AL/TESOL Presents David Wei Dai

Lectures & Talks

AL/TESOL Presents David Wei Dai


Location:
GDH 277
Contact:
Kiana Howerton
Open to:
Alumni, Current Students, Faculty & Staff, General Public, TC Community

You're invited! AL/TESOL Presents Dr. David Wei Dai:

 

On the conceptualization and assessment of interactional competence 

Dr. David Wei Dai, Monash University 

Tuesday, May 30th 12-1pm

GHD 277

 

There is a growing body of research on the teaching and testing of Interactional Competence (IC). However, to date the definition of IC predominantly focuses on the sequential dimension of interaction due to the influence of Conversation Analysis (CA). The context-fitting nature of CA poses constraints on the practicality of teaching and testing IC. 

 

In the present study (Dai, in press, 2021), I took a different approach by first eliciting everyday-life language users’ high-inference criteria of IC. I then theorized their criteria using Sequential-Categorial Analysis, which combines CA and Membership Categorization Analysis. The resultant IC construct and rating scale defined IC in a multidimensional manner–describing interaction at the sequential, emotional, logical, moral and categorial levels. The context-independent nature of the IC scale improves the practicality of IC assessment, as the scale can be applied to different languages, tasks and contexts.  

 

To validate the IC construct and scale, I administered a computer-mediated nine-item IC test I developed to 90 L2 and 15 L1 speakers of Chinese. Their performances were rated by two raters in a fully-crossed design using the abovementioned IC rating scale. Many-Facet Rasch Analysis showed satisfactory item performance, rater reliability and rating scale functioning. Rasch Principal Component Analysis demonstrated the unidimensionality of IC as a test construct, which makes the assessment of IC possible from a psychometric perspective. I supported the divergent validity of IC assessment by corelating test-takers’ IC scores with an external measure of proficiency, with the result being weak: r (104)= .42, p<0.05. This finding further challenges the longstanding native-speakerism in language teaching and testing since it shows that L1 speakers are not the gold standard of IC. IC therefore is an ability that needs to be taught and assessed separately from language proficiency for L1 and L2 speakers alike.

 

Dai, D. W. (in press). Assessing interactional competence: Principles, test development and validation through an L2 Chinese IC test. Peter Lang (Language Testing and Evaluation series).

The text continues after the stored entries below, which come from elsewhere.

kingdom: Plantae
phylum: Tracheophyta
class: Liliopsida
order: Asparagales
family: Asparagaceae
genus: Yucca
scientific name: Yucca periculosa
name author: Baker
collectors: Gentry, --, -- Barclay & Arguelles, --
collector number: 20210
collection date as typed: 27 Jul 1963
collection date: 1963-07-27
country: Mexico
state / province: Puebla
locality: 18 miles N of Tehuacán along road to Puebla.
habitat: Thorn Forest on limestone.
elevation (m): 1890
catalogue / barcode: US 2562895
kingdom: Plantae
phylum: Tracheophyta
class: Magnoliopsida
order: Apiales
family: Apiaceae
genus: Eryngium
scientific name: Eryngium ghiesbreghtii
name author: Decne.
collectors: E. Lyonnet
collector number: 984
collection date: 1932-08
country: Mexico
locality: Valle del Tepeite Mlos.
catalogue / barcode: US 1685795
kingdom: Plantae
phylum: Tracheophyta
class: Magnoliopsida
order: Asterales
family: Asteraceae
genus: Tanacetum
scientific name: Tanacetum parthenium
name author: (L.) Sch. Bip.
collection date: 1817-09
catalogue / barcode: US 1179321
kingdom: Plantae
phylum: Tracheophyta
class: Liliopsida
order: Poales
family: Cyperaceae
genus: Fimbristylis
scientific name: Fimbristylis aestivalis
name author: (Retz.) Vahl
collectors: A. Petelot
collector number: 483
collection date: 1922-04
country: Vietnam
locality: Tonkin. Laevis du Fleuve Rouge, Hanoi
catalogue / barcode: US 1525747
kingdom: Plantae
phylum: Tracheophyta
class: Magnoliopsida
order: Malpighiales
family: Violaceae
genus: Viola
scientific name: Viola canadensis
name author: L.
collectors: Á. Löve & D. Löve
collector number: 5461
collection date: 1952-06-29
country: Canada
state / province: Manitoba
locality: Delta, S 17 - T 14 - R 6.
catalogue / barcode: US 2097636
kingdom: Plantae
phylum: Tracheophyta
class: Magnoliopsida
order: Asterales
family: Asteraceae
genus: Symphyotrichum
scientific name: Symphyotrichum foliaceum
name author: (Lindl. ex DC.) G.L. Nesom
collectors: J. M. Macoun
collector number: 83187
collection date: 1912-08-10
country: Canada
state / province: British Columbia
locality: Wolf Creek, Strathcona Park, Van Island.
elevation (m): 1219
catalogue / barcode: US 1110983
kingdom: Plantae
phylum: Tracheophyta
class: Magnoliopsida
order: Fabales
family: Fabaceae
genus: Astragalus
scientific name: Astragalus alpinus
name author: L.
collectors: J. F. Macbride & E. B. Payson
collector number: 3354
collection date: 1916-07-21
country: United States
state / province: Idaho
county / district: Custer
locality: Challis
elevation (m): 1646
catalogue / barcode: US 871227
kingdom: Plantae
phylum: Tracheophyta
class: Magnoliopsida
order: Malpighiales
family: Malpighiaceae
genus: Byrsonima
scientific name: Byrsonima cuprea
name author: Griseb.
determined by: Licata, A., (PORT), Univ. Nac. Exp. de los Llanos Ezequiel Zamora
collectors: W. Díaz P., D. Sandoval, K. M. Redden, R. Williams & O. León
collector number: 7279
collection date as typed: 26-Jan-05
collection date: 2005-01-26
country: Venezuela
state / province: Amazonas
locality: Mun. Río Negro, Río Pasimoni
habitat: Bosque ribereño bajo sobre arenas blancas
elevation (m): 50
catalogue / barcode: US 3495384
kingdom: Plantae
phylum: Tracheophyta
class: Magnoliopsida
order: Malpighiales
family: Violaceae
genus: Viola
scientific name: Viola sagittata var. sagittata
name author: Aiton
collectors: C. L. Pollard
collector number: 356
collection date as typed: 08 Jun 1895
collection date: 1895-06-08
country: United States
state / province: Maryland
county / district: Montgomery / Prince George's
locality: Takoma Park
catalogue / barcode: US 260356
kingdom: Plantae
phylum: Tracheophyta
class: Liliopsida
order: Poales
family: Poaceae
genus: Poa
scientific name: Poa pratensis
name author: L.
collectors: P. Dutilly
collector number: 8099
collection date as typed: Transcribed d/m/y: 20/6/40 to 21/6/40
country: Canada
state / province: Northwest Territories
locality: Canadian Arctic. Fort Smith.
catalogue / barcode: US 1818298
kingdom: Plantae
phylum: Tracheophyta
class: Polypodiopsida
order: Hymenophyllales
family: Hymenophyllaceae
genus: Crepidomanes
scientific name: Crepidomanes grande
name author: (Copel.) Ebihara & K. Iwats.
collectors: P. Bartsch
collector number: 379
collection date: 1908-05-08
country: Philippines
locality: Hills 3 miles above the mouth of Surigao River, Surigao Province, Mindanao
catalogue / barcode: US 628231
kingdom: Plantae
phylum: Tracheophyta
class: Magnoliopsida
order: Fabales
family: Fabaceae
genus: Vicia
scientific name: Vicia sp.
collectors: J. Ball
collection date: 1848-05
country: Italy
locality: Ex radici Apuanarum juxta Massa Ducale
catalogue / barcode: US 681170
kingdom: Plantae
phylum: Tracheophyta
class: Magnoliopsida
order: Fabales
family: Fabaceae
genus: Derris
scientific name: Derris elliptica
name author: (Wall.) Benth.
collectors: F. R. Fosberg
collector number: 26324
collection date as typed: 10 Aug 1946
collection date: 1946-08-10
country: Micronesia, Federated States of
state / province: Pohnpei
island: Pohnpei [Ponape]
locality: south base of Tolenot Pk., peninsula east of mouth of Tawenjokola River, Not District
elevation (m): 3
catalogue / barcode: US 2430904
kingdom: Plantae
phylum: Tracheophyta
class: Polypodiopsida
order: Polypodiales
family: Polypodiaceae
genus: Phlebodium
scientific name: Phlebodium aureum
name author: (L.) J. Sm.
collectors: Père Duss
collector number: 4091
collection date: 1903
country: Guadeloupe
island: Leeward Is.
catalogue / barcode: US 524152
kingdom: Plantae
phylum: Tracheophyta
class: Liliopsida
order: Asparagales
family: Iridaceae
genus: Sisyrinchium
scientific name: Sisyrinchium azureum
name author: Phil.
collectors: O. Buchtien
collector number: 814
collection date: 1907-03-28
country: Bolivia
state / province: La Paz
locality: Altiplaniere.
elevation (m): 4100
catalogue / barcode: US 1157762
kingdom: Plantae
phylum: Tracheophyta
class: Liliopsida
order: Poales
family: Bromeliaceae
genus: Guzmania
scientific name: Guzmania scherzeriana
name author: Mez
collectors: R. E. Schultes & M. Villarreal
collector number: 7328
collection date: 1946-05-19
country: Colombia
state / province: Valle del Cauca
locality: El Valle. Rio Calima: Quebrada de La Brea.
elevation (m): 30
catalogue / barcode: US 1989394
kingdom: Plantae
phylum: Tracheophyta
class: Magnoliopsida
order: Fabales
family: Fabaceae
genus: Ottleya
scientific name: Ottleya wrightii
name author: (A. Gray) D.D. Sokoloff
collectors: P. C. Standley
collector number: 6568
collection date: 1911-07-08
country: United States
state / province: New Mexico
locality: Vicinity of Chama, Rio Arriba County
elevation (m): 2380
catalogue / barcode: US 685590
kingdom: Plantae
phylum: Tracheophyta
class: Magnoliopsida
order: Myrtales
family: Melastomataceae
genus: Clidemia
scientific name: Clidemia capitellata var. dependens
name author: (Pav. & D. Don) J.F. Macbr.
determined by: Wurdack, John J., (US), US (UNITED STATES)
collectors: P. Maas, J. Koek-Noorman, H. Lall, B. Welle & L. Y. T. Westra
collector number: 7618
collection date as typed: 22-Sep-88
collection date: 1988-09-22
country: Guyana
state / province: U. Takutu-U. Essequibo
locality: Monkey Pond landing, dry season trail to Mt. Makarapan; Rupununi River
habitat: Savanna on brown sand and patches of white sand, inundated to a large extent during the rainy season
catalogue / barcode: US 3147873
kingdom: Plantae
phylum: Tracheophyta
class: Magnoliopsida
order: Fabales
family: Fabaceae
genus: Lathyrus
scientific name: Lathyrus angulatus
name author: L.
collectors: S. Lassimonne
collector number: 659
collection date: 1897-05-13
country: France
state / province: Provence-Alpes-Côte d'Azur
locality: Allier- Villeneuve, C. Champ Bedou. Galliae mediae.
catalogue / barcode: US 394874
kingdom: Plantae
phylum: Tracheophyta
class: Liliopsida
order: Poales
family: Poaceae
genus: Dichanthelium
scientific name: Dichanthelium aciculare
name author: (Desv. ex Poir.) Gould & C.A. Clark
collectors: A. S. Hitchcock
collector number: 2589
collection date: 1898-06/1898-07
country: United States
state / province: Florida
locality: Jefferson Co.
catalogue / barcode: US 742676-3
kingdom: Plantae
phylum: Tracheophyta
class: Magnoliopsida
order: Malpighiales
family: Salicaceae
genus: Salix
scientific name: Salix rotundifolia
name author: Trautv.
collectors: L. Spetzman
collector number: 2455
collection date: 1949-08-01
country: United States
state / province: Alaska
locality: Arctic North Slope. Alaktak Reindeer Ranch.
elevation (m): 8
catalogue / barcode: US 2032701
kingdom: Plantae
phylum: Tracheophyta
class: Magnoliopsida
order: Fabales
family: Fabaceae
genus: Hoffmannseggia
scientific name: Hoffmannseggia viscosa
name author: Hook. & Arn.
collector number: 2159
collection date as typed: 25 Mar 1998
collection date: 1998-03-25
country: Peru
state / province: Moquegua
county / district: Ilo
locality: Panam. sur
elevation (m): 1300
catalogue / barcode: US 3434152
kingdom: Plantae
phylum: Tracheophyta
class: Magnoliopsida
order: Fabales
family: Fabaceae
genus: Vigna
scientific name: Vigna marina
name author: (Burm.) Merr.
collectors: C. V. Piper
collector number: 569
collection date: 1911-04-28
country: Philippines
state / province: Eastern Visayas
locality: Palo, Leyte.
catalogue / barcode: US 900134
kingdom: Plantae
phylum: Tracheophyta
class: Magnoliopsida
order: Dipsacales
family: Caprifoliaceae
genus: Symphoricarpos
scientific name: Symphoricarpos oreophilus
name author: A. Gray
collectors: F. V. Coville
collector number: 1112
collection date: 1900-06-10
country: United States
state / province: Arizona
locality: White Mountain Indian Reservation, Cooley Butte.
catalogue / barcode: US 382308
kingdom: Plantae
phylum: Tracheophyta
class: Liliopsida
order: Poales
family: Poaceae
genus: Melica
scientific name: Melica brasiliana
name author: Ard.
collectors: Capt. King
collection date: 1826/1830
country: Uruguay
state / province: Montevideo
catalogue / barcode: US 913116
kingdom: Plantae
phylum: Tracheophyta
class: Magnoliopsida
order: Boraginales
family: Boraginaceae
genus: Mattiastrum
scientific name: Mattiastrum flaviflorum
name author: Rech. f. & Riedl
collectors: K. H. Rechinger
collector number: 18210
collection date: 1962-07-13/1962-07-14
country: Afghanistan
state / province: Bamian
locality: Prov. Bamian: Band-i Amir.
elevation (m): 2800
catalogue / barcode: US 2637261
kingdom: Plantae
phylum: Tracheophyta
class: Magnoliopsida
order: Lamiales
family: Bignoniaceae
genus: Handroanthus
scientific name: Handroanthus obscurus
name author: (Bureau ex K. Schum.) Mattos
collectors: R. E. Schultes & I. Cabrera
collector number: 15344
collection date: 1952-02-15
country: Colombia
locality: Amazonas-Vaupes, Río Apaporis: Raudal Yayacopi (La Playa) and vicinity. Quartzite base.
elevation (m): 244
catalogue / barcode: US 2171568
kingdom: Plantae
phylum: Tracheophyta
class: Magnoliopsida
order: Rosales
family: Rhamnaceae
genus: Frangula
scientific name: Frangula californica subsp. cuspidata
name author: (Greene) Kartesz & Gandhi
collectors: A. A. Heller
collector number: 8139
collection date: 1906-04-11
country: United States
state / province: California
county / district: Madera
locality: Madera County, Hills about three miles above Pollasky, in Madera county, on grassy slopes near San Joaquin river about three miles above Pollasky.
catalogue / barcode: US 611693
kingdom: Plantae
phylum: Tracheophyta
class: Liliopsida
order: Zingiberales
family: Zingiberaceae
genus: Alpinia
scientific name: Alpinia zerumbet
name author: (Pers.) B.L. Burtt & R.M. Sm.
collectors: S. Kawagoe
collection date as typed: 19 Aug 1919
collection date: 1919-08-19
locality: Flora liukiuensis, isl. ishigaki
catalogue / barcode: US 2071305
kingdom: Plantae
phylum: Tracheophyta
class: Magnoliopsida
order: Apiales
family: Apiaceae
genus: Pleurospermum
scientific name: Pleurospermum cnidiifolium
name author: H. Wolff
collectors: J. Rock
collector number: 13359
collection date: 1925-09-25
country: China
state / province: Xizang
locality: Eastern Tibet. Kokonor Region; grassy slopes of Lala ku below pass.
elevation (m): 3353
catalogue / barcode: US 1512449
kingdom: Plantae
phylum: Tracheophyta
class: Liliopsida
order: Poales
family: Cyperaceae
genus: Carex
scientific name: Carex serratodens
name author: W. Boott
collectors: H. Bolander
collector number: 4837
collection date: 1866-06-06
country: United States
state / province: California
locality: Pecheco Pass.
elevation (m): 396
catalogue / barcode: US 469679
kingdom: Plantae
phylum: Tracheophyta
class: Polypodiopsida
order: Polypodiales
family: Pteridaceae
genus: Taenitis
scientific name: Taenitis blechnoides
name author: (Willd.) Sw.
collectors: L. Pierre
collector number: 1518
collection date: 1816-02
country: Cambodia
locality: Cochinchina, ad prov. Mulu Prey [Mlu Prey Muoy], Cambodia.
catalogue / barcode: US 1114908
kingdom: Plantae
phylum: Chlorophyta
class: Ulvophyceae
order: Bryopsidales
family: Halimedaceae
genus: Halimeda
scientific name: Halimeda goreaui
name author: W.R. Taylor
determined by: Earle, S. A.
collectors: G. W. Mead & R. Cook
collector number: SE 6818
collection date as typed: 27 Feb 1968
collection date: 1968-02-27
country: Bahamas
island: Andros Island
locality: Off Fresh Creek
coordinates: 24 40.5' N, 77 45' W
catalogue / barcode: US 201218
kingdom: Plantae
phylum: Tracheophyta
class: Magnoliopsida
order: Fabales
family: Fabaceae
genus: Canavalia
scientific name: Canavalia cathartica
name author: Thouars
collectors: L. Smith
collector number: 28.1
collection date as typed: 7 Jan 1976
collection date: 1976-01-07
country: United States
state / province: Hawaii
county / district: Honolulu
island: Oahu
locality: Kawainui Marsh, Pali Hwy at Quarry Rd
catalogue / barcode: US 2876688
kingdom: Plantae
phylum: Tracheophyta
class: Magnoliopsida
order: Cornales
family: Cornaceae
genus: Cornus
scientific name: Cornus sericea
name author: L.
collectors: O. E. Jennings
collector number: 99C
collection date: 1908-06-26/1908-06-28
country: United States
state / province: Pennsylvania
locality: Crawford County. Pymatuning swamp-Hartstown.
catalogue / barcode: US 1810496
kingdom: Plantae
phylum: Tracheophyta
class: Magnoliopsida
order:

Dai, D. W. (2021). Design and validation of an L2-Chinese interactional competence test [PhD thesis, The University of Melbourne]. ResearchGate Access. https://www.researchgate.net/publication/361224914_Design_and_validation_of_an_L2-Chinese_interactional_competence_test

 

[Bio]

David Wei Dai is Lecturer (equivalent tenure-track Assistant Professor) of Clinical Communication at Monash University in Australia. He is Editor for the journal TESOL in Context, Visiting Scholar at University College London, and Nominating Member of the International Language Testing Association. His PhD dissertation on assessing interactional competence has won the 2023 American Association for Applied Linguistics (AAAL) Dissertation Award. David’s research program focuses on interactional competence, language assessment, psychometrics (Many-Facet Rasch Measurement and Classical Test Theory), discourse analysis (Conversation Analysis and Membership Categorization Analysis) and clinical communication. His work has appeared in journals such as Language Assessment QuarterlyLanguage Teaching Research and Applied Linguistics Review. He is currently working on two monographs on language assessment under contract with Peter Lang and Routledge.